The only two courts which have considered the split-gift argument in a factual situation similar to the one before us have likewise concluded that it was 'unrealistic' to fragment the motives behind separate interests in the same trust. Cleveland Trust Company v. United States, 421 F.2d 475 (6th Cir. 1970), cert. denied, 400 U.S. 819, 91 S. Ct. 35, 27 L. Ed. 2d 46 (1970); Studebaker v. United States, 211 F. Supp. 263 (N.D.Ind.1962), modifying 195 F. Supp. 841. In both Studebaker and Cleveland Trust, the Government sought to separate a life interest in a trust from the remainder, conceding that the life beneficiary's interest had been given with predominantly life motives. Earle Block's provision for intervening life estates benefitting Elizabeth's sons does not alter the similarity of the basic facts.

12

The Government has suggested that our failure to apply a split-gift theory to the facts now before us extends an open invitation to estate planners to dispose of large portions of wealth with inter vivos trusts established under the protective umbrella of a life associated motive for some small part of the trust. We simply point out that in such a case the asserted life motive would of course be balanced against other testamentary motives under the prevailing test to look at the dominant motive for the trust as a whole. If indeed it is a pretext, we have little doubt that it will not suffice to carry the estate's burden to disprove the statutory presumption that gifts made within three years of death are made in contemplation of death. Proving the negative, that the transfer was not in contemplation of death, 'is seldom a light burden.' Berman v.
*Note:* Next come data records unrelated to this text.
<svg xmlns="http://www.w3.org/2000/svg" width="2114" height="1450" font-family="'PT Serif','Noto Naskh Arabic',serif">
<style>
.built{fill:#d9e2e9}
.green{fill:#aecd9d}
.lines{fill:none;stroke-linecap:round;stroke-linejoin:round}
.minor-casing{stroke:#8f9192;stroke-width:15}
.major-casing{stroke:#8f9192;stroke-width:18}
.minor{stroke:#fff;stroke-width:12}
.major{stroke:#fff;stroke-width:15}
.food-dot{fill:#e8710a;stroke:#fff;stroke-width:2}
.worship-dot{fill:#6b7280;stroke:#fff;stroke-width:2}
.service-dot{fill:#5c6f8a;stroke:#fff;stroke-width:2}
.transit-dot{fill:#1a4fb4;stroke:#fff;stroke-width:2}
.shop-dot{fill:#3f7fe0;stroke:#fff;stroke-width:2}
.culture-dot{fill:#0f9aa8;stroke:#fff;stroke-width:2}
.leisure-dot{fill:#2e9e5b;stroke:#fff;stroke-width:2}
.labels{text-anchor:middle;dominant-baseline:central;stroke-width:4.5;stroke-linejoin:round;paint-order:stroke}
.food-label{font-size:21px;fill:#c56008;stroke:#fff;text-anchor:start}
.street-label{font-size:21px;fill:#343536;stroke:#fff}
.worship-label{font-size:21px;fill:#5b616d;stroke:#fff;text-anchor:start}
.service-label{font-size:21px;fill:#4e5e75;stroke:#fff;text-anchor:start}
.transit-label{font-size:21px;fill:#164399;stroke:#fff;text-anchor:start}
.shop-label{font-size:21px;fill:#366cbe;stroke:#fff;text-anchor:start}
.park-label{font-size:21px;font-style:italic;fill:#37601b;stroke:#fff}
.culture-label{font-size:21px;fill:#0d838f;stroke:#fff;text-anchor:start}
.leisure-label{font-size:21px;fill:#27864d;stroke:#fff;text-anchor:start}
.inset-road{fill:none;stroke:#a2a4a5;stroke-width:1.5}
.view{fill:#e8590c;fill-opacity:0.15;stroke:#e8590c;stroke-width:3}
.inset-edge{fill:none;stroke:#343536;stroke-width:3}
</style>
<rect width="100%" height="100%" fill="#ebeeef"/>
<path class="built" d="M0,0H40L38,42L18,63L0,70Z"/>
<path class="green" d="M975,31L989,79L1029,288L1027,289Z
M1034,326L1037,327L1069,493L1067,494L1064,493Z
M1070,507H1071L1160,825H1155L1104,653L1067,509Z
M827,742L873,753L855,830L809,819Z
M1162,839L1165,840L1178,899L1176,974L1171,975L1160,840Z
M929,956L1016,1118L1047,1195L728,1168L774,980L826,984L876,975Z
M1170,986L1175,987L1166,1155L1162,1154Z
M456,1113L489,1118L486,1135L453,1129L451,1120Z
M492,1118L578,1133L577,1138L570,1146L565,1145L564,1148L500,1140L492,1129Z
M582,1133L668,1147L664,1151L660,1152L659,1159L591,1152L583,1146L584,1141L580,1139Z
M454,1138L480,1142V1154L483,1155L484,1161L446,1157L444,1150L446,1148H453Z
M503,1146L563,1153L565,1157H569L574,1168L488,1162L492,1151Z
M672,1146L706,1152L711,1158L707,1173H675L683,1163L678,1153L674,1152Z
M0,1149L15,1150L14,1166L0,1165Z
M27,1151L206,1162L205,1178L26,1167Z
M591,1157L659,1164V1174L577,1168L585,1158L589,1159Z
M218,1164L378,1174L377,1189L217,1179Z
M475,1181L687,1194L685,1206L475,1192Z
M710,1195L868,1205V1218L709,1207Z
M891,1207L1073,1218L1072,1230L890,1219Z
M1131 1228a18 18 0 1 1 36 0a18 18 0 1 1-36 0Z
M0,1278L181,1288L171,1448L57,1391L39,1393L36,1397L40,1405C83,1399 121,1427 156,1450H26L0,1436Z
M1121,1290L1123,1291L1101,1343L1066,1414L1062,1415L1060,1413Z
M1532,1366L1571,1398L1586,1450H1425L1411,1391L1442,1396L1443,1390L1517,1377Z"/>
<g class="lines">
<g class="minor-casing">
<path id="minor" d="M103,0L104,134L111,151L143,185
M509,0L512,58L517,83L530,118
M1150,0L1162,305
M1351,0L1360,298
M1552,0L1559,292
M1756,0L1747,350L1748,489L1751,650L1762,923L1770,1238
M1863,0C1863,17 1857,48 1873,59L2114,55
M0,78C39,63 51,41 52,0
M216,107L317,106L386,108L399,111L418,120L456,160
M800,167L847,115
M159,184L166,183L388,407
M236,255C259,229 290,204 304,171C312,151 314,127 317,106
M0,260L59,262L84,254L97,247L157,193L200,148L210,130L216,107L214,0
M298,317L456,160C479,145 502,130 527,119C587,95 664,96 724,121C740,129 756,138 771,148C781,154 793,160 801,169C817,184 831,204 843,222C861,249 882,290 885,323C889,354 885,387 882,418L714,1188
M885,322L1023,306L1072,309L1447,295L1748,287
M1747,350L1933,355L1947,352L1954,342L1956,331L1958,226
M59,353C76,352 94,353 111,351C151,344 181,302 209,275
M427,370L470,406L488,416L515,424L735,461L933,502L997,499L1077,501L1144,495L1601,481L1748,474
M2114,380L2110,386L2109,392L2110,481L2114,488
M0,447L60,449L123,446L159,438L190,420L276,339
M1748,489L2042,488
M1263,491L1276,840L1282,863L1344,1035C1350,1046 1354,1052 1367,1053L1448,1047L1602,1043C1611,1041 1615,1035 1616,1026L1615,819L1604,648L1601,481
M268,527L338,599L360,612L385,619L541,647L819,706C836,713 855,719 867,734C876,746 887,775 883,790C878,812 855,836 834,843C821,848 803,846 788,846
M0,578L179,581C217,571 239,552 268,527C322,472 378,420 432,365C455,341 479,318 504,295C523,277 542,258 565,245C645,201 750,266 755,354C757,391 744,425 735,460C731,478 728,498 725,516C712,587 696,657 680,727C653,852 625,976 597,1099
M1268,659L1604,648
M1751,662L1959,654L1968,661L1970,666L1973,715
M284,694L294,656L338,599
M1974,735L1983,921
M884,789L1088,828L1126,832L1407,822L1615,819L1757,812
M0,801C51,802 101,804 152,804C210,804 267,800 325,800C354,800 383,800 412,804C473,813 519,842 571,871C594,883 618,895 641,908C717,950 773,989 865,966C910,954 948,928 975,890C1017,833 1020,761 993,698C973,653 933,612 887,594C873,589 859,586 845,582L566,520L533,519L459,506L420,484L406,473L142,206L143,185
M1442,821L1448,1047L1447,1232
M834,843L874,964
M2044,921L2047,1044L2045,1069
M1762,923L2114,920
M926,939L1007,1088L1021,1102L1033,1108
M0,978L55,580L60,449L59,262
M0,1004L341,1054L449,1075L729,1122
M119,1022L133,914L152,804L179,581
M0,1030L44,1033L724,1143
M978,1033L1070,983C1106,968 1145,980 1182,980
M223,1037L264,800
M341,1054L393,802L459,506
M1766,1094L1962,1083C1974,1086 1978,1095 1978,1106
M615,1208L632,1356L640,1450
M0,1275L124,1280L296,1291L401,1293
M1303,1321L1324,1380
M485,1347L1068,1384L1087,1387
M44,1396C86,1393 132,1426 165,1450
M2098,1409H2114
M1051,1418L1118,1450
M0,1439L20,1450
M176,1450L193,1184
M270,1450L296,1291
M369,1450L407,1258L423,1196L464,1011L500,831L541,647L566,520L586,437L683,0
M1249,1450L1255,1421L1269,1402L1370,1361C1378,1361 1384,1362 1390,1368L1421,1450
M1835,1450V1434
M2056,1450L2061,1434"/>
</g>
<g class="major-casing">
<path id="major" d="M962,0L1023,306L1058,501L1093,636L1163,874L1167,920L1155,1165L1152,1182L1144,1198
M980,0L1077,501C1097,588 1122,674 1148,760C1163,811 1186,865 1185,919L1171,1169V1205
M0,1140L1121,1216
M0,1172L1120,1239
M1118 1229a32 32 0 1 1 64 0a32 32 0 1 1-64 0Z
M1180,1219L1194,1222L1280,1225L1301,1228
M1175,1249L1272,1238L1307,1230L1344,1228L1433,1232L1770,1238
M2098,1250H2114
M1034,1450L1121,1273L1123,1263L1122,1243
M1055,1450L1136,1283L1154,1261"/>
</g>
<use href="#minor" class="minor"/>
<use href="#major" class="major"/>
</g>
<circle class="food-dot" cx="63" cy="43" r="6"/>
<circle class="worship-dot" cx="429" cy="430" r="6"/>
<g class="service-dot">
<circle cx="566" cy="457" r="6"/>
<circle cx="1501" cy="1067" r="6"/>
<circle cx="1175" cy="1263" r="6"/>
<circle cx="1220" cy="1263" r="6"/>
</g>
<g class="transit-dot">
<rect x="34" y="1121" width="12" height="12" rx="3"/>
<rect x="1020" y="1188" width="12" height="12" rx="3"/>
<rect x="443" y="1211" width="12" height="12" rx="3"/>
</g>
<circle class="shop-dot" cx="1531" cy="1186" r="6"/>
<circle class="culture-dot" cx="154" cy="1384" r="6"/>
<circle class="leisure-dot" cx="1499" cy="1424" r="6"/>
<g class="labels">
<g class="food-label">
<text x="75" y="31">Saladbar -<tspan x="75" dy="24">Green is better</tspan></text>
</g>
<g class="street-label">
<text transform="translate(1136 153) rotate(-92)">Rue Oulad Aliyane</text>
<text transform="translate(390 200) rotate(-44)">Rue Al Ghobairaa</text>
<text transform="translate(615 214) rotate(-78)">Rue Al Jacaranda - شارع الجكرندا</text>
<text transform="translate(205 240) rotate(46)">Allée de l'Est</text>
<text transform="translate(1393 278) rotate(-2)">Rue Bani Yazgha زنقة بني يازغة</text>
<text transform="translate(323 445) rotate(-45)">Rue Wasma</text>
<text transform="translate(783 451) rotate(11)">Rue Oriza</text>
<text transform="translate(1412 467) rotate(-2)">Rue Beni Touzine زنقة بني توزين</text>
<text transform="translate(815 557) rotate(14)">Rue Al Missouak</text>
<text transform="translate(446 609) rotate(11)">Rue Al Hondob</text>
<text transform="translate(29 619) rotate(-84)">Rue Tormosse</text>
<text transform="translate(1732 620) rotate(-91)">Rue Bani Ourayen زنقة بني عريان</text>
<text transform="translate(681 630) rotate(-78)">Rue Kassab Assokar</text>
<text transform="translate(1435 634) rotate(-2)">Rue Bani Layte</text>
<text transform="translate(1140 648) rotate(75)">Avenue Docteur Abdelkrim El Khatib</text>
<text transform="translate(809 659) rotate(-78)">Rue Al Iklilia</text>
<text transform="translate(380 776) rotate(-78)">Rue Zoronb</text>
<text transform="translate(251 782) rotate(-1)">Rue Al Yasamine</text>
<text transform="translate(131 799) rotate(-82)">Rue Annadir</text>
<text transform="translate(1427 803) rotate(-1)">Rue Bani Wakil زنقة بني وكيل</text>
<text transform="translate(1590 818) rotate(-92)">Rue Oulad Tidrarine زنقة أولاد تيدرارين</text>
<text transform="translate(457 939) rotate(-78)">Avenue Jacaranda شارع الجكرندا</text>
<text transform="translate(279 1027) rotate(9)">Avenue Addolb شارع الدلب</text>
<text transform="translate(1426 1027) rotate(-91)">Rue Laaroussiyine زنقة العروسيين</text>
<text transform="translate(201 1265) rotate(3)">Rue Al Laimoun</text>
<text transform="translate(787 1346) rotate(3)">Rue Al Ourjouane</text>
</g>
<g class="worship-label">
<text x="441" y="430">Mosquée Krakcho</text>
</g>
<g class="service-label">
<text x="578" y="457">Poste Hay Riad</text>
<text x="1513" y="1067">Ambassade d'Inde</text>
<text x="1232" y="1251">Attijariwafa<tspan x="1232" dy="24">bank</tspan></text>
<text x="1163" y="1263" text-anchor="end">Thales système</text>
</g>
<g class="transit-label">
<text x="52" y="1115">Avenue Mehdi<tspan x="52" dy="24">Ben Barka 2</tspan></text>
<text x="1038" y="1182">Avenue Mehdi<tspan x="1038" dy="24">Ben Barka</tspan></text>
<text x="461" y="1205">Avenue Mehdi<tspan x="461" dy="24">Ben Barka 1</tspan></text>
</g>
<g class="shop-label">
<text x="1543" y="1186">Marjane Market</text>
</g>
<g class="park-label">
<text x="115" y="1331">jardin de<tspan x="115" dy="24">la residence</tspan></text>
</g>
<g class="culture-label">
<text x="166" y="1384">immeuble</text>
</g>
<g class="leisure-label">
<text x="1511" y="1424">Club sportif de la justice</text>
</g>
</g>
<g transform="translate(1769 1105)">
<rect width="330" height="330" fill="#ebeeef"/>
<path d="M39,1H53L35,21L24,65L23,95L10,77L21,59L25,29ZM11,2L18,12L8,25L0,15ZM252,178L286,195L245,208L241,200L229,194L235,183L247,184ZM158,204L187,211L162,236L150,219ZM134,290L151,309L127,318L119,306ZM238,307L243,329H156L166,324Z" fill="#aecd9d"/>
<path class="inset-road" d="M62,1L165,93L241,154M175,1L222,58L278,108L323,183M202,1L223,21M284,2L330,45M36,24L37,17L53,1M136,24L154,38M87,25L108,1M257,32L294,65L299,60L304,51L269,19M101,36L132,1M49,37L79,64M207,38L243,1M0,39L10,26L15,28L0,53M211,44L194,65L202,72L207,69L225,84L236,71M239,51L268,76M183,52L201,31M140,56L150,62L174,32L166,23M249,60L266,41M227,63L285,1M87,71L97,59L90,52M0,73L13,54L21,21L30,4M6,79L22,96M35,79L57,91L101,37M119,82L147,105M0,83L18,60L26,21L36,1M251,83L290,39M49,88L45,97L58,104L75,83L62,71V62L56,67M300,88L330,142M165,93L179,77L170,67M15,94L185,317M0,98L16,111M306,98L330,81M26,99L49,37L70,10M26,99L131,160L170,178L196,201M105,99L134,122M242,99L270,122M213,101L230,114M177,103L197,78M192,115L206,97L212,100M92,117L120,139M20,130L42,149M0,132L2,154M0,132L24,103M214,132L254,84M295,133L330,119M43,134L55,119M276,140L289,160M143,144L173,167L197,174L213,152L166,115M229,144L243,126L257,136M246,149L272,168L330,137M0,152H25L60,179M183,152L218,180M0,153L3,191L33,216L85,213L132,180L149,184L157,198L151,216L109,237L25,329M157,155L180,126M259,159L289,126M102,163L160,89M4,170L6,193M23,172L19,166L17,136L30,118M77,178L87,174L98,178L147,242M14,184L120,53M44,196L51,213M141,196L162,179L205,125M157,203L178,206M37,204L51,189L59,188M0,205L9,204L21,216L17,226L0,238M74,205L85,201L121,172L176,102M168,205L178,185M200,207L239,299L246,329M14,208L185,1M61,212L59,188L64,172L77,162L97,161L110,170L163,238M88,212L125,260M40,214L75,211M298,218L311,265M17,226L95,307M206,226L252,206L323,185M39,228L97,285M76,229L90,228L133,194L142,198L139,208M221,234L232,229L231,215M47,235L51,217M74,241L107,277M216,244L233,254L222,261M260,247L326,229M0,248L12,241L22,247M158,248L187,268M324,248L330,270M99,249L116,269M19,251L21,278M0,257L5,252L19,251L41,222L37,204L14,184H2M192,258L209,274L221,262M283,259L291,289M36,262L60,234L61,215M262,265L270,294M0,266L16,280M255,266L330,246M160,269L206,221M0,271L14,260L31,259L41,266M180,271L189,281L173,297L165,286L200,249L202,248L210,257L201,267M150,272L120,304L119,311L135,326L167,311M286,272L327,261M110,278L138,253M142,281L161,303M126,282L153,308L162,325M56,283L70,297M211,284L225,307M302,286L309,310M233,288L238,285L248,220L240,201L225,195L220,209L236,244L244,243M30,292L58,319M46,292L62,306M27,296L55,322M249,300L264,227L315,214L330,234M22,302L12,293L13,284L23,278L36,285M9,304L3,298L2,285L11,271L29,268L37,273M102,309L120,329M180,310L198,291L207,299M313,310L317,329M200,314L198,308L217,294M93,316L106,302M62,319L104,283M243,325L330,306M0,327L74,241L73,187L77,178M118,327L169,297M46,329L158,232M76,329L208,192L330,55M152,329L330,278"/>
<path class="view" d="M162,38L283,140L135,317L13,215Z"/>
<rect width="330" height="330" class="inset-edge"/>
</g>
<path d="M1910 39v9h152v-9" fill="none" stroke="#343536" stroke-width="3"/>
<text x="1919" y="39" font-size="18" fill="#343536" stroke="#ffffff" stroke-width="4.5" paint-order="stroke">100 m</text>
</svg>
United States, 487 F.2d 70, 72 (5th Cir. 1973).

13

For the foregoing reasons, we find no error in the rulings and instructions of the trial court and the judgment of the district court is

14

Affirmed.

1

Section 2035 of the Internal Revenue Code of 1954 provides:

(a) General rule.-- The value of the gross estate shall include the value of all property to the extent of any interest therein of which the decedent has at any time made a transfer (except in case of a bona fide sale for an adequate and full consideration in money or money's worth), by trust or otherwise, in contemplation of his death. (b) Application of general rule.-- If the decedent within a period of 3 years ending with the date of his death (except in case of a bona fide sale for an adequate and full consideration in money or money's worth) transferred an interest in property, relinquished a power, or exercised or released a general power of appointment, such transfer, relinquishment, exercise, or release shall, unless shown to the contrary, be deemed to have been made in contemplation of death within the meaning of this section and sections 2038 and 2041 (relating to revocable transfers and powers of appointment); but no such transfer, relinquishment, exercise, or release made before such 3-year period shall be treated as having been made in contemplation of death.